NSNA Annual Convention 2009 - Day 2
Day 2 is really day one, I like to arrive at these things a day early and leave a day late. You know, just in case.
First up was a couple of presentations on Breakthrough to Nursing and Legislation/Education. BtN sported the only familiar face so far, a friend I made at the last convention in Texas, a former member of the Kansas SNA, now a presenter. The BtN and L/E focus groups had a lot in common, the Big Issues are still the Big Issues no matter which lens you're viewing it through. How do we recruit more nurses? How do we recruit nurses that reflect the diversity of our country that speaks more than 300 languages? How do nurses take control of their own practice and advocate for better health in our communities? These were familiar quandaries to me and renewed my enthusiasm for getting involved in the professional nursing associations. I had to laugh for a second when I remembered that I thought this same thing last year, and resolved to drop a line to my state's chapter of the ANA to get in touch with their government relations committee.
After this I swung through the house of delegates, and remembered how laborious I found the opening meeting. I carefully avoided the roll-call where all the states put on their cutesy cheerleading displays, and dropped in just long enough to listen to the parliamentarian go over the basics of parliamentary procedure (something I imagine I'll be explaining to people again later). Part of me was glad I didn't have to sit through the mandatory boredom, but another part missed being involved with the house of delegates, and I know I'll be grinding my teeth when I'll have to sit out the opportunity to tear apart arguments like I did in years past.
Next up was a small collection of graduate nursing schools organized by the American Association of Colleges of Nursing. I swung through and chatted with some of the schools' representatives and found that a few of them talked a pretty good game. Right off the bat I explained that I was interested in getting a graduate degree but my personality resisted the idea of "specializing" in something. A rep from Buffalo (Buffalo buffalo Buffalo buffalo buffalo buffalo Buffalo buffalo) told me it sounded like Clinical Nurse Specialist was the right degree for me. I did a double-take and pointed out that "Specialist" was right in the title. He corrected himself and told me there's a relatively new major called "Clinical Nurse Leader" that is basically an advanced bedside nurse generalist. Perfect! For years nurses have told me that it's too hard to generalize in the nursing profession and that it's better to specialize. I'm of a kind that believes that "specialization is for insects" and generalization is the way to go. After talking to some of the other schools there I found that not only could I get a graduate degree in Clinical Nursing Leadership, I could take a few classes and become a Nurse Practitioner afterward (once I passed the NCLEX-NP) without doing the whole degree over. The most enticing offers came from Rush in Chicago and Rochester in NY, since they both explained that I could do all this for free if I worked at their hospital. I'll have to ask around CT for a comparative deal.

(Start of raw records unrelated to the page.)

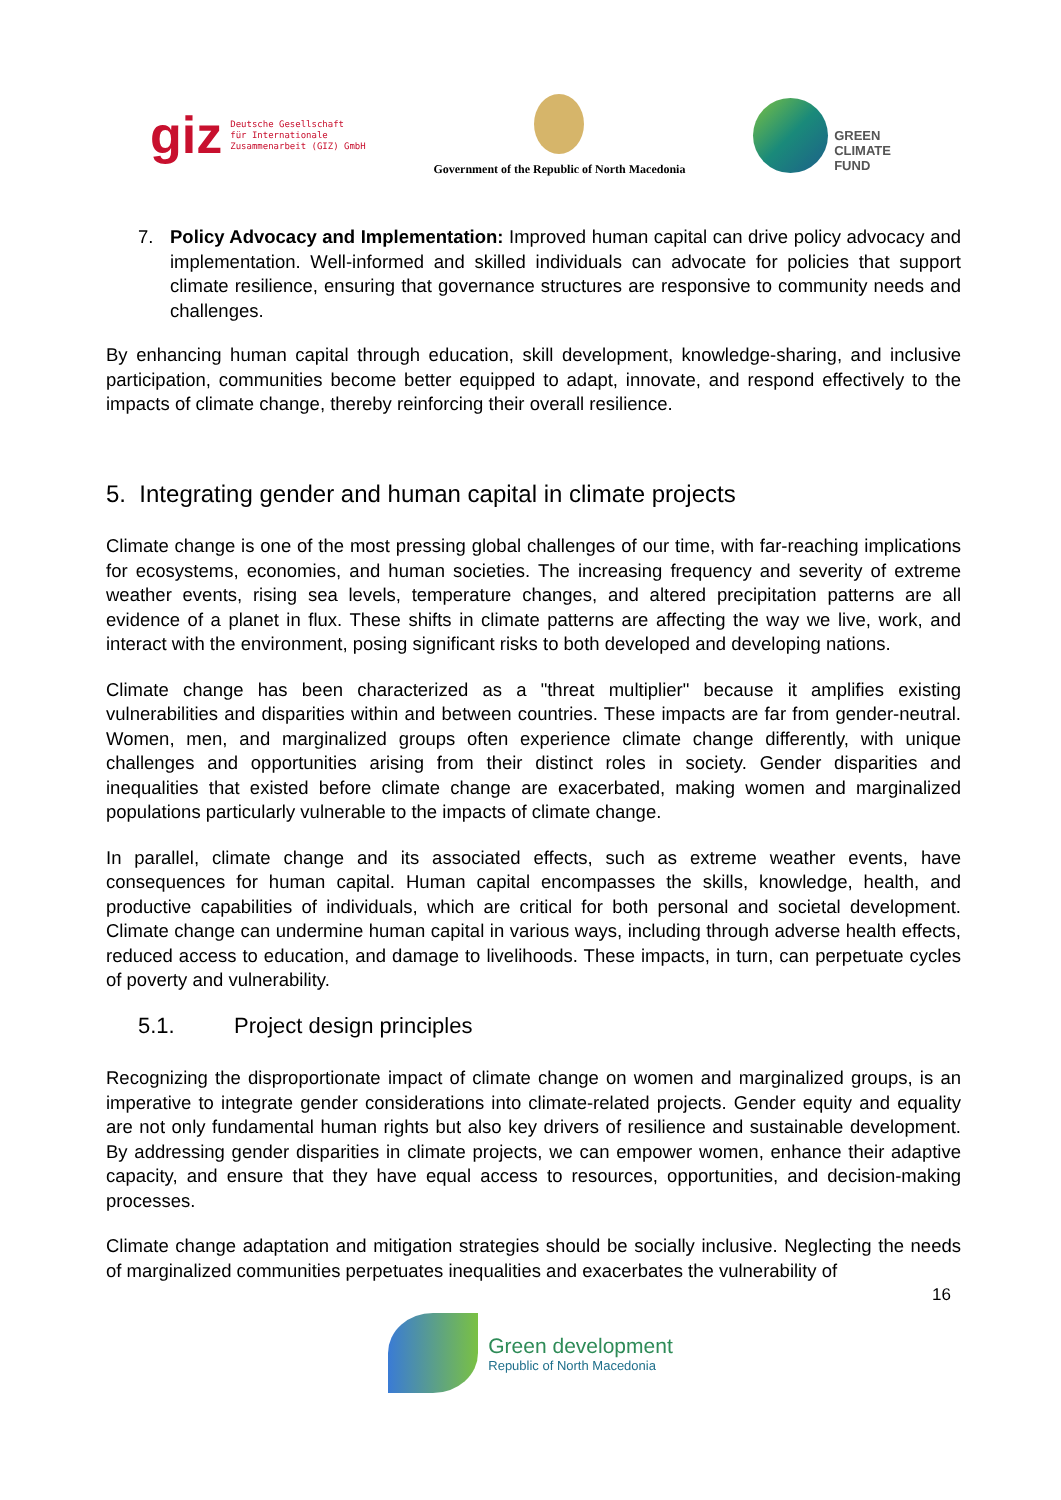giz Deutsche Gesellschaft
für Internationale
Zusammenarbeit (GIZ) GmbH
Government of the Republic of North Macedonia
GREEN
CLIMATE
FUND
7. Policy Advocacy and Implementation: Improved human capital can drive policy advocacy and implementation. Well-informed and skilled individuals can advocate for policies that support climate resilience, ensuring that governance structures are responsive to community needs and challenges.
By enhancing human capital through education, skill development, knowledge-sharing, and inclusive participation, communities become better equipped to adapt, innovate, and respond effectively to the impacts of climate change, thereby reinforcing their overall resilience.
5. Integrating gender and human capital in climate projects
Climate change is one of the most pressing global challenges of our time, with far-reaching implications for ecosystems, economies, and human societies. The increasing frequency and severity of extreme weather events, rising sea levels, temperature changes, and altered precipitation patterns are all evidence of a planet in flux. These shifts in climate patterns are affecting the way we live, work, and interact with the environment, posing significant risks to both developed and developing nations.
Climate change has been characterized as a "threat multiplier" because it amplifies existing vulnerabilities and disparities within and between countries. These impacts are far from gender-neutral. Women, men, and marginalized groups often experience climate change differently, with unique challenges and opportunities arising from their distinct roles in society. Gender disparities and inequalities that existed before climate change are exacerbated, making women and marginalized populations particularly vulnerable to the impacts of climate change.
In parallel, climate change and its associated effects, such as extreme weather events, have consequences for human capital. Human capital encompasses the skills, knowledge, health, and productive capabilities of individuals, which are critical for both personal and societal development. Climate change can undermine human capital in various ways, including through adverse health effects, reduced access to education, and damage to livelihoods. These impacts, in turn, can perpetuate cycles of poverty and vulnerability.
5.1. Project design principles
Recognizing the disproportionate impact of climate change on women and marginalized groups, is an imperative to integrate gender considerations into climate-related projects. Gender equity and equality are not only fundamental human rights but also key drivers of resilience and sustainable development. By addressing gender disparities in climate projects, we can empower women, enhance their adaptive capacity, and ensure that they have equal access to resources, opportunities, and decision-making processes.
Climate change adaptation and mitigation strategies should be socially inclusive. Neglecting the needs of marginalized communities perpetuates inequalities and exacerbates the vulnerability of
16
Green development
Republic of North Macedonia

The keynote address was the next stop. They picked a hell of a speaker, Rear Admiral Carol A. Romano, PhD, RN, FAAN, Assistant Surgeon General, Chief Nurse officer of the US Public Health Service. I actually met her once in the past, and she put the idea in my head to join the Public Health Service years ago. Very inspiring speaker. As I write this the video of her keynote address is still uploading so I'll append it to this post later. The Opening remarks were made by Rebecca Patton, MSN, RN, CNOR, President of the American Nurses Association; and M. Elaine Tagliareni, EdD, RN, President of the National League for Nursing (they went all out, eh?). It was a struggle to sit through all the glad-handing and gratuitous award presentations, but hearing Admiral Romano speak for 24 minutes or so was well worth it. I sadly didn't have enough camera storage left to get the tail end of her speech but what I did get was pretty good. Below is the NLN and ANA president's greetings.
After the keynote there was a reception put on by the Army Nurse Corps, they give out an award every year to the most excellent student and host a reception afterward that doubles as a recruitment drive. I was hoping for ice cream, but none was to be found. (Video and hilarious story pending)
The performer is apparently Sergeant First Class Jamie Buckley of the USAREC Entertainment Team. As a musician, I was offended that he pantomimed playing a guitar instead of actually playing one. Deeply offended.
Today reminded me why I came here in the first place. Inspiration. Direction. Goals. All that good stuff. There's important things happening, and I'm one of many (but still tragically few) new nurses with skills from other fields that will revitalize and recontextualize the nursing profession. Now nurses have previous experience with marketing, business, sociology, computer science, construction, you name it. We're used to finding problems and solving them within our lifetimes. Within a business cycle. If there truly are solutions to our healthcare crisis, we have a major role to play.